De son côté, la Russie a lancé une offensive majeure en Ukraine en direction de Kharkiv au moment même où Vladimir Poutine nommait un nouveau ministre de la Défense, Andreï Belooussov, spécialiste de l’industrie, indiquant ainsi l’importance de l’économie de guerre dans la stratégie russe qui se place clairement sur le long terme. Nul doute que le Kremlin cherche à obtenir un succès symbolique pour décourager les Européens avant les élections européennes et pour saper le soutien américain à l’Ukraine quelques mois avant l’élection présidentielle de novembre 2024. En parallèle, le Kremlin a multiplié les pressions pour que le parlement géorgien adopte une loi pro-russe qui stigmatise toute entité financée à plus de 20 % par des fonds étrangers, notamment les médias et les ONG. Cette loi visant à remettre en cause l’orientation pro-européenne de la Géorgie a suscité des manifestations monstres à Tbilissi. La présidente géorgienne pro-européenne Salomé Zourabichvili y a opposé son véto, aggravant ainsi la crise institutionnelle. La Géorgie vit en ce moment son Maïdan, loin des caméras européennes braquées sur l’Ukraine et Gaza, mais aussi sur Bruxelles puisque les pays de l’UE s’apprêtent à voter pour les élections européennes. La même indifférence internationale touche le Soudan (voir la carte du mois) qui s’enfonce pourtant dans une guerre civile qui est en train de provoquer « l’une des pires catastrophe humanitaire de mémoire récente » selon le bureau de l’ONU en charge des opérations humanitaire (OCHA).

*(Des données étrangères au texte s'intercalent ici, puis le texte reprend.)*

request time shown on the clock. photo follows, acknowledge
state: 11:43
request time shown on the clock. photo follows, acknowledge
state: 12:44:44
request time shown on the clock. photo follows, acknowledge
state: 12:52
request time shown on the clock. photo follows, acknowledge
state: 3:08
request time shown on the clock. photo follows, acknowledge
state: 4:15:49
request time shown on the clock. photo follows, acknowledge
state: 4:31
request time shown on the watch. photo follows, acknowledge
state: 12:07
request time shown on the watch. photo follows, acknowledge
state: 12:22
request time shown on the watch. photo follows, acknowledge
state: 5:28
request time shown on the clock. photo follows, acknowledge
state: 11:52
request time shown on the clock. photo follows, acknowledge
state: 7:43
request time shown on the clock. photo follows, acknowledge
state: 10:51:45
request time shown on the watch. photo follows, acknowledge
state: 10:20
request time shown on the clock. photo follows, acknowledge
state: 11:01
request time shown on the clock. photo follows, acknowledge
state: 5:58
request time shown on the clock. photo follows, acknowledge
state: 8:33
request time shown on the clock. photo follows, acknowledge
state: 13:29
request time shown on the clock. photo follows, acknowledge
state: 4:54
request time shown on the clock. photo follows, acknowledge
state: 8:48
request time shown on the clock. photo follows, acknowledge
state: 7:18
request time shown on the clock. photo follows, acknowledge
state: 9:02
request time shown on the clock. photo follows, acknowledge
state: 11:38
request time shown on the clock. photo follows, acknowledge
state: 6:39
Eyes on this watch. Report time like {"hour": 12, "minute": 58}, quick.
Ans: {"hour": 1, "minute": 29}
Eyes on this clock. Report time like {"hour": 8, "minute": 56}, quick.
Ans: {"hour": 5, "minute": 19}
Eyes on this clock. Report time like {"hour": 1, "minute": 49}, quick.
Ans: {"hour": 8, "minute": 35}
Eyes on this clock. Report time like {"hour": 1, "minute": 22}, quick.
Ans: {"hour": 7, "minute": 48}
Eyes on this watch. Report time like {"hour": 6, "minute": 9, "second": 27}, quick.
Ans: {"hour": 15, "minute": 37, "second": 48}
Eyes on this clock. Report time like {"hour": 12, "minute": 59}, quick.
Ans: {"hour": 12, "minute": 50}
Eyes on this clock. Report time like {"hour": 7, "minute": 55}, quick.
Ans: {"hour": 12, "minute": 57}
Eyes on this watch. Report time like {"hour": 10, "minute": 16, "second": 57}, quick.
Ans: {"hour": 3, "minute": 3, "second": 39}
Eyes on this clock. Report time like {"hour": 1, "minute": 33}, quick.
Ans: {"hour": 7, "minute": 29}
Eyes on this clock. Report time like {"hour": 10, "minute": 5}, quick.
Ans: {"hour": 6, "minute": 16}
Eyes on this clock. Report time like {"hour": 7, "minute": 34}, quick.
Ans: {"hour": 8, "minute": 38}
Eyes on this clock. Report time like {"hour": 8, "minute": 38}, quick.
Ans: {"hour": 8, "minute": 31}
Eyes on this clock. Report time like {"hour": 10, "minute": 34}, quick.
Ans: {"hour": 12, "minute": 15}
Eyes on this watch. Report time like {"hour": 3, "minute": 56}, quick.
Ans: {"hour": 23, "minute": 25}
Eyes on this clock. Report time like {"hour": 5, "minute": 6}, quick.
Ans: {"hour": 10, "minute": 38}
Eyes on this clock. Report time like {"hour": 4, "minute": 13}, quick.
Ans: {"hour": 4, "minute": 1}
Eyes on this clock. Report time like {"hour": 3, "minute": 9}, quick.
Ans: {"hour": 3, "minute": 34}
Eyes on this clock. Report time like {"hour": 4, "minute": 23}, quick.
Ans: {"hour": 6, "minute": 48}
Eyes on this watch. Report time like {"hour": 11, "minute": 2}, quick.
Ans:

Les Français et les Européens doivent prendre en compte le fait que nombre de nos partenaires hors d’Europe, tout particulièrement au sud, adhèrent à des agendas souverainistes et traditionnalistes qui ne coïncident plus du tout avec les nôtres. Plus que leur naïveté présumée, le désavantage structurel des Européens est qu’ils s’interdisent de considérer les concepts utilisés à leur encontre par leurs adversaires et leurs compétiteurs : le phénomène religieux (lire l’article sur ce sujet) , le nationalisme assumé (en savoir plus) et l’imposition d’un rapport de forces. Il ne s’agit pas de faire l’éloge de ces concepts, mais de constater que ceux-ci font mouche dans les opinions publiques qui nous tournent le dos les unes après les autres.